Ao longe, tua imagem simplifica o mar. Corre uma invasão de Azul sobre o frio de janeiro. Nenhuma palavra alcança o sul. Aqui perto, porém, as ondas refletem como espelhos. Uma mensagem autoriza o pôr do sol.
-Amei-te no exacto segundo da descida. “Deve ser difícil ser tão bonito….”
Atropelei-te sem querer. Não quis chegar de repente mas, não conheço outra rota.

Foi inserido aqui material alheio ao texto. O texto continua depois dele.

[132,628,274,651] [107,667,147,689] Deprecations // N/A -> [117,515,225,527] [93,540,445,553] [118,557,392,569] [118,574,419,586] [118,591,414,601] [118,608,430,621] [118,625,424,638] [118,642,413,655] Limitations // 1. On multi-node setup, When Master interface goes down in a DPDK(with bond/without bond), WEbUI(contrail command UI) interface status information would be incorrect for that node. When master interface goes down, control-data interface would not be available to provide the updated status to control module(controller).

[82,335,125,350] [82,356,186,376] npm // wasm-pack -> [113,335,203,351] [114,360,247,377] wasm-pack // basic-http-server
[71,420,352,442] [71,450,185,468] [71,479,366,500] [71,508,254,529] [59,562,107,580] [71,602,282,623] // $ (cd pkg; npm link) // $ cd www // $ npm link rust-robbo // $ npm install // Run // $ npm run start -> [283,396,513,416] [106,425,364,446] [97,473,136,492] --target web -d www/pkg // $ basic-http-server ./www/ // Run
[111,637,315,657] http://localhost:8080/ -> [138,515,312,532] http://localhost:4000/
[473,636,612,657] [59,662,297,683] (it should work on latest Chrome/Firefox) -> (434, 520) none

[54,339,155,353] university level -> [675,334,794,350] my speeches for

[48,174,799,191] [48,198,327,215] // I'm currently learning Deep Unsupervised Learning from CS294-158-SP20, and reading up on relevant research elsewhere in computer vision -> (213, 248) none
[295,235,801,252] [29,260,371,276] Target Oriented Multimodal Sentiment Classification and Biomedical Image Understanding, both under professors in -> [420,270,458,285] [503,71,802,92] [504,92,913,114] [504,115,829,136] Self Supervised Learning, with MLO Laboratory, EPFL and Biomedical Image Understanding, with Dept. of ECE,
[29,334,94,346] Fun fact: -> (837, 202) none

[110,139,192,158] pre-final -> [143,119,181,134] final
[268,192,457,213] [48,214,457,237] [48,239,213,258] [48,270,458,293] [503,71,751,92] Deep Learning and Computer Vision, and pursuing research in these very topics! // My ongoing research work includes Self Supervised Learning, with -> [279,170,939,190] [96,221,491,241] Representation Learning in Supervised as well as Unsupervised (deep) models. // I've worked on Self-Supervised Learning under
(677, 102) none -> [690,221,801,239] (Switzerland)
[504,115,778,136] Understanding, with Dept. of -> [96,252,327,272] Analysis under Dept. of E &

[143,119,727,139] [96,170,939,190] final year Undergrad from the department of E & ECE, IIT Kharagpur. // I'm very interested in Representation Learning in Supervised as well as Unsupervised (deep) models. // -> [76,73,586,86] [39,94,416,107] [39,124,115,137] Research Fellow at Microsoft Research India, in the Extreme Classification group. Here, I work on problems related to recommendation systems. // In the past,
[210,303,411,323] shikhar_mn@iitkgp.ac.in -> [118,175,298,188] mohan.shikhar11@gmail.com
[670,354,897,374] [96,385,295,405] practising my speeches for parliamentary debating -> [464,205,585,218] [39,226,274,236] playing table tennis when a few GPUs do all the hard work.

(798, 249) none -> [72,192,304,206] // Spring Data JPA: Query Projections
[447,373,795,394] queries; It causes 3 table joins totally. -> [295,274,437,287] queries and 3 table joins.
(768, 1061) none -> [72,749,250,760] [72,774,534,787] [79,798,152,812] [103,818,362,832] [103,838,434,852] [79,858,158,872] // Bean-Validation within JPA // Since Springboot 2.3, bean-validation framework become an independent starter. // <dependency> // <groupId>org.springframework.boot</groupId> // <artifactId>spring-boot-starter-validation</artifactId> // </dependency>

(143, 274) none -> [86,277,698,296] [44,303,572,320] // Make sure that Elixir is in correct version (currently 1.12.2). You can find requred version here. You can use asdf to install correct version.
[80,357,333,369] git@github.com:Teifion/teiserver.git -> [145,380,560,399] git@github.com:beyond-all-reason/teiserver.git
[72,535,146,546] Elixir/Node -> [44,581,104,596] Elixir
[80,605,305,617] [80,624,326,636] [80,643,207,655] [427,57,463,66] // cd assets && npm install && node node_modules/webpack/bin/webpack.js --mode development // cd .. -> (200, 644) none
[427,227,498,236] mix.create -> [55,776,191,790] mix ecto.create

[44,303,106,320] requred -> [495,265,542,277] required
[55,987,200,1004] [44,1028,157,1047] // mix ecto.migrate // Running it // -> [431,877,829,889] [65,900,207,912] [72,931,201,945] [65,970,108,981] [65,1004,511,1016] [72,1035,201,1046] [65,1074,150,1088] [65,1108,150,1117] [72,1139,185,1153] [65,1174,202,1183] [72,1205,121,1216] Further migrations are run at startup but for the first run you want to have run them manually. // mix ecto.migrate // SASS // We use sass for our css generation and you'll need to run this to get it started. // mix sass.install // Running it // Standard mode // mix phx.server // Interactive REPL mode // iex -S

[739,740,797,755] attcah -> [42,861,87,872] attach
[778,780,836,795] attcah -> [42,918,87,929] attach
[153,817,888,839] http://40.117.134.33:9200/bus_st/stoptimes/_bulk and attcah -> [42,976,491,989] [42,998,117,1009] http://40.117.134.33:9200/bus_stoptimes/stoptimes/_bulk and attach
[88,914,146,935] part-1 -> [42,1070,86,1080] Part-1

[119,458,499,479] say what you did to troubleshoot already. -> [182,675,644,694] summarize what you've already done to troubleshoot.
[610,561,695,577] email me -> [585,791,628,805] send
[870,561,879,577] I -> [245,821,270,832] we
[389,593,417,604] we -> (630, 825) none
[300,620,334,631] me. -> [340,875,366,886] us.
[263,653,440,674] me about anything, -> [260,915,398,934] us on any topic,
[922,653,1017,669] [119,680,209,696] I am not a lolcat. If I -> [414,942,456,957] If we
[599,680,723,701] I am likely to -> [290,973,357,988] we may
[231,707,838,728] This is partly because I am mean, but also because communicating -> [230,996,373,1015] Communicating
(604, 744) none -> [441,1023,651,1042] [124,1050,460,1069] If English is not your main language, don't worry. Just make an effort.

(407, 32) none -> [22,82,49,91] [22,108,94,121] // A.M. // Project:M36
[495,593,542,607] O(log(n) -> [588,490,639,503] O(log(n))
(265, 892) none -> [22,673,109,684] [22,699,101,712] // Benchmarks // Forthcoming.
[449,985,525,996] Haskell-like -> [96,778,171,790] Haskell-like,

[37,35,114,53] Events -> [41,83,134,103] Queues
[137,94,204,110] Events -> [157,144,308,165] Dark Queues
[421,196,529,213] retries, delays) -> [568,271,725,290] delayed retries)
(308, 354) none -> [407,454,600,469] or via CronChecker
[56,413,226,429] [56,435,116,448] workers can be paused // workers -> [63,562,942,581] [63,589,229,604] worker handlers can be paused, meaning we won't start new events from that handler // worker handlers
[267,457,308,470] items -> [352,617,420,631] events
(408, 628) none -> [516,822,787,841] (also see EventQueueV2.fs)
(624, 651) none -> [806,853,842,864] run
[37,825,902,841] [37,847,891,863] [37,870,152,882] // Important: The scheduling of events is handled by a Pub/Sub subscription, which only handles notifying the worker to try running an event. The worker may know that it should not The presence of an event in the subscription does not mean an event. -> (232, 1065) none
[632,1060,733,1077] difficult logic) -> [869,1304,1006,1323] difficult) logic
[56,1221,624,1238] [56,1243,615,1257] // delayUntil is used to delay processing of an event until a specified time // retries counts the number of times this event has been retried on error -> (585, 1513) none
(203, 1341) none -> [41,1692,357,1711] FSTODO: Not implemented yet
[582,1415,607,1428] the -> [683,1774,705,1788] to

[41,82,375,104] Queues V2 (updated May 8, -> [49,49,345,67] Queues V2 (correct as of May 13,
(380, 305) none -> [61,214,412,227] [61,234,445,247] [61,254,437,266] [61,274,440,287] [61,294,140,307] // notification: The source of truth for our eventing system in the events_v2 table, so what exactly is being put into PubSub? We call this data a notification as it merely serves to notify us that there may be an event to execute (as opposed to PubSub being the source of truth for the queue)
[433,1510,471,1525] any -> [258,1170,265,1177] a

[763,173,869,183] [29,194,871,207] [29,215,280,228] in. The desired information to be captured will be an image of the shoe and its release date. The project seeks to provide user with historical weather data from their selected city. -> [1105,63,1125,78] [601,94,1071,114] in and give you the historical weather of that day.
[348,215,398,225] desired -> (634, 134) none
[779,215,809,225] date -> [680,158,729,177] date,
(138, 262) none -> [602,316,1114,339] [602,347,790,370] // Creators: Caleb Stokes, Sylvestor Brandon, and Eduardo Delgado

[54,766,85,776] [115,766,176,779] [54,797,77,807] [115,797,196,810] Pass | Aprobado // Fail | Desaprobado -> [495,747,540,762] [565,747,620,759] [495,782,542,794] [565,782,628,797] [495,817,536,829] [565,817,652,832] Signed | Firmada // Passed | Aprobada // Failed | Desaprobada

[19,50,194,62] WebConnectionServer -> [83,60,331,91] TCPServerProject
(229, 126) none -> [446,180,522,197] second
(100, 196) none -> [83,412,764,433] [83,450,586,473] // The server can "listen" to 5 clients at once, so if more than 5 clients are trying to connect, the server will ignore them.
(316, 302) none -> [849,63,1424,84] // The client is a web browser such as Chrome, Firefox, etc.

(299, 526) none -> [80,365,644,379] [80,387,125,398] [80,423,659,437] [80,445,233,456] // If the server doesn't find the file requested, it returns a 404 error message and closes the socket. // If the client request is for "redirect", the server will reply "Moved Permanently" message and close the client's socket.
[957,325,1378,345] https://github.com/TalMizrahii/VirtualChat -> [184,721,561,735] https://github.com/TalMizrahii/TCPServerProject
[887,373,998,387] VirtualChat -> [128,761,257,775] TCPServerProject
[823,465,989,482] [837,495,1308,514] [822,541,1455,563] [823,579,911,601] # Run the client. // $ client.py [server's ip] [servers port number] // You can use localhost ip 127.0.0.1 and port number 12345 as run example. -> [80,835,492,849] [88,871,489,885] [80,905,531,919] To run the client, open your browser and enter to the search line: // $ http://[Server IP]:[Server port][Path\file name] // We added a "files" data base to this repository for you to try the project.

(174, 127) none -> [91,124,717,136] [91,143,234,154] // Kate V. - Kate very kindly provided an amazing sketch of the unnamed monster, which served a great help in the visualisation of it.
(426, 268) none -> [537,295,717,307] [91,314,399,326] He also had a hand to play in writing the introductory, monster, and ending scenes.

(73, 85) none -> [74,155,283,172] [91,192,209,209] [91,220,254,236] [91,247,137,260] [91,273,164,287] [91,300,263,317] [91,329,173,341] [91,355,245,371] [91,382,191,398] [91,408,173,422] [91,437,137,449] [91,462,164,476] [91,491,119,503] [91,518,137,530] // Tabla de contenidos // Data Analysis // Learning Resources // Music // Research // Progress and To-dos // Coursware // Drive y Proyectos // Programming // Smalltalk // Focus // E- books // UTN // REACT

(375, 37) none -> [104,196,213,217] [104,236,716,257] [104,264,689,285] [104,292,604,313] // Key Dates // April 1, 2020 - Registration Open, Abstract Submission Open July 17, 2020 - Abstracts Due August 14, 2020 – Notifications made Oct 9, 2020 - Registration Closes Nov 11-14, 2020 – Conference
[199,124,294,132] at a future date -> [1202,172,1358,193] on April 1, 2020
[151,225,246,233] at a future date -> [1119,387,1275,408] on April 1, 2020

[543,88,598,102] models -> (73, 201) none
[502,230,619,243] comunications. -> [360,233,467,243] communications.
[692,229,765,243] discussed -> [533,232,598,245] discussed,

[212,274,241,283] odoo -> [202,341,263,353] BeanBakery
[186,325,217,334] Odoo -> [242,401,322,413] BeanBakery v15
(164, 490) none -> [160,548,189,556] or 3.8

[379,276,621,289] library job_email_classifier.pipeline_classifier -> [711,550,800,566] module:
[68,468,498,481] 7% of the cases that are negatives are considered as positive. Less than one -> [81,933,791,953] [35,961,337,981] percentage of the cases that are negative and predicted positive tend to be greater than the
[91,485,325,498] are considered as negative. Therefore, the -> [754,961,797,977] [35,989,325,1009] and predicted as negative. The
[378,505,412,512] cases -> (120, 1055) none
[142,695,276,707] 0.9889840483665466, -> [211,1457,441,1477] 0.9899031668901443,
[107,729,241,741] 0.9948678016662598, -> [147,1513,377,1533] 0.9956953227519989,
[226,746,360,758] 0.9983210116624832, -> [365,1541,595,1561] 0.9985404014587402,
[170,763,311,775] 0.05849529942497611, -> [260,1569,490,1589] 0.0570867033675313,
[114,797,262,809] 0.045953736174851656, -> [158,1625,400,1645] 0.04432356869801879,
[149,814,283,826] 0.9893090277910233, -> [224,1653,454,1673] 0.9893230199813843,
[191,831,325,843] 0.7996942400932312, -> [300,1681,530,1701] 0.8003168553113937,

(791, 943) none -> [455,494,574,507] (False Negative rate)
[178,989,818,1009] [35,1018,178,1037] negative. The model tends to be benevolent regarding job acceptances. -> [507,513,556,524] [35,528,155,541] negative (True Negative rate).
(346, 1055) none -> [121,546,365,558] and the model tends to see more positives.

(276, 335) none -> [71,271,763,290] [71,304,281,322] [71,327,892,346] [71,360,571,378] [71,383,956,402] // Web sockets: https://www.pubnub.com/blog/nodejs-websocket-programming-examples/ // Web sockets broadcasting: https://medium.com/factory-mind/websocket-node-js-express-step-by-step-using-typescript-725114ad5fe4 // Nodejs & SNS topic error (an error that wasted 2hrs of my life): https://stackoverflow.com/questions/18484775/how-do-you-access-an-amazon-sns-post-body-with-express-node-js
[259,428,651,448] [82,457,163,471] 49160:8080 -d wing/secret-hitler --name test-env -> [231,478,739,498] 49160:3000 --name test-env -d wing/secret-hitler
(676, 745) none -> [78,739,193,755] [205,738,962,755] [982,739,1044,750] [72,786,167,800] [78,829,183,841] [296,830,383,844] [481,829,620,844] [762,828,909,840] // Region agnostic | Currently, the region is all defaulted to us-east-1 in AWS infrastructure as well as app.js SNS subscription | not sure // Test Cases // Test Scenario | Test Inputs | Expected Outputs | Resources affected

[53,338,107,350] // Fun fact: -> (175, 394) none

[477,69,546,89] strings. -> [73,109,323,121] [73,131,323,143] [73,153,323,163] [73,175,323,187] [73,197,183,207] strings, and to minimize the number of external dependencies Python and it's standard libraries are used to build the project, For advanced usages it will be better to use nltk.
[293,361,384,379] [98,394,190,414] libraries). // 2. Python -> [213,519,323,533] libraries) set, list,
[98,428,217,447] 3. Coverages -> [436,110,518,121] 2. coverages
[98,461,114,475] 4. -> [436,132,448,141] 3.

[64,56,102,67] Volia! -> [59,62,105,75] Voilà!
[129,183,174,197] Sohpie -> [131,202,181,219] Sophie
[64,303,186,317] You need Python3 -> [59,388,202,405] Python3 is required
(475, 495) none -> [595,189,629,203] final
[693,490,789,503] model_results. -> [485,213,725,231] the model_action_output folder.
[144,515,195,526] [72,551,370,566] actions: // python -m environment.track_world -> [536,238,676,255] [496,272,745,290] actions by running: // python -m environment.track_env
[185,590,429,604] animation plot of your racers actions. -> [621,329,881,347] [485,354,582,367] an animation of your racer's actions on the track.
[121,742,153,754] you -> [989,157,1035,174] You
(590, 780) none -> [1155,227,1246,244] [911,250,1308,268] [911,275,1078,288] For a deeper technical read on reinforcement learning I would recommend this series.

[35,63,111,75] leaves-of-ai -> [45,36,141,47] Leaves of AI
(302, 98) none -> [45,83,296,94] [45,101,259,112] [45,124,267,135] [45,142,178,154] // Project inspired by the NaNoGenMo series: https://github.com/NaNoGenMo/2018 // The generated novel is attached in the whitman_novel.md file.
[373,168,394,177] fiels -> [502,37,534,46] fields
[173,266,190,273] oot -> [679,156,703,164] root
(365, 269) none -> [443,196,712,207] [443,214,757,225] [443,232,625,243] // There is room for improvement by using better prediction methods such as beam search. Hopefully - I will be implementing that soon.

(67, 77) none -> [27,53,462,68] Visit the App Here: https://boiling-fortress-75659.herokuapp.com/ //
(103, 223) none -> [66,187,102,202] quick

Quis declarar isso de forma breve, permanente, intencional. Rápida! Mas, não consegui definir milésimos de tempo. Outra questão sem medida para fita métrica. Talvez alguém possa explicar-me devagarinho como se faz. Talvez...
Aterraste em mim e suspendeste-me a alma na paisagem do teu colo alto! Azul. Não tinha tamanho. Imenso. Imenso. Como se fosse o “Longe”. E isso, é bem capaz de ser muito para quem quer tudo!
Fui apenas eco enquanto te olhava. Não via senão eu mesma. E, por isso, te vi. E senti medo. Não posso voltar atrás em mim. Não se recuperam almas. Talvez vidas… mas, não almas suspensas no Azul do longe! E, amei-te naquele exacto momento.
Se tal for possível,
então, junto com as minhas palavras envio a minha voz.
Quando a voz falta,
a paixão das palavras tende a transformar-me em poesia. Por favor,se, acidental (!), tal
intensidade deve ser perdoada.
Vou falar-te
devagar.Sento-me de novo à tua frente.
-Li tudo. Explicar o
que se lê.... (?) Fui para dentro de ti. Como num quadro.
Li-te alguma vez os
meus textos sobre telas brancas? Quadros, paisagens e lençóis brancos, muito
brancos? Li?!
Não tivemos tempo...
Ou, não
quisemos o Tempo.
Entrei dentro..
É
propositado o pleonasmo.
Fui povoada por
imagens do que nunca fui. Imagens de ti. “Imagens mesmo tuas!”, diria um
qualquer amigo imaginário lá da banda.
Povoaste-me como uma
ilha em naufrágio.
Eram braços e
abraços. Eram gotas de chuva e calor de Santiago. Mãos. Óculos. Blazer preto e
Jeans. Nervoso miudinho, dirias tu.
Era o cinzento duma manhã junto à Assembleia e o
Taxi parando ali por perto. Voo. Aterragem. Cartas. Palavras. Saudade. Espera.
Pertença. Azul. Uma Deusa algures. Medo. Vontade. Escadas. Meu corpo sem
tamanho para te ter. Balanço. Braços de novo. Voo em levitação gradual. Adeus.
Saí de ti como gota
transpirada evaporando das mãos.
Não mais regressei.
Fosse, regressar, depois de ti, possível.
Eterno
arrependimento do que não se sabe do futuro. Talvez... Perhaps.
...Explicar o que se
lê.
Dizer que o rebelde
e urgente coração desfez-se em tremura e saudade. Saudade e tremura. Aflição e Palavra. Tempo e mar. Susto e espanto. Sorriu e chorou na ofegante tentativa de
ser, outra vez, ser. Alguma coisa que fosse...ser,apenas, outra vez.
Que não sendo eu,
ali(!) quando te lia, era sempre eu, ali.
Pudesse materializar
o ciúme.
Decretar o aumento da fasquia tolerável.
Afinal, o que
significa esta intimidade. Vou soletrar:
I.N.T.I.M.I.D.A.D.E.
Anyway, o
que significa INTIMIDADE?
Escrever pelas
minhas mãos como se fossem tuas.Conhecer as tuas ruas. As esquinas. Instantes.
As tuas sombras. Os teus hábitos. A
lente, a câmara, o olho, a visão. As tuas presas. Os teus delírios. Papeis,
telas, ausências.
“Talvez nós
dois”.... Outra música dizendo o que não sei, em português com açúcar, lá do
Brasil.
O que dizer a 3
meses e meio de distância?
“Espero-te?”
Receio a frase
batida “apetece-me pedir-te em casamento todos os dias”.
Fosse, ao menos, eu,
ali. E, as frases usadas, presente do indicativo.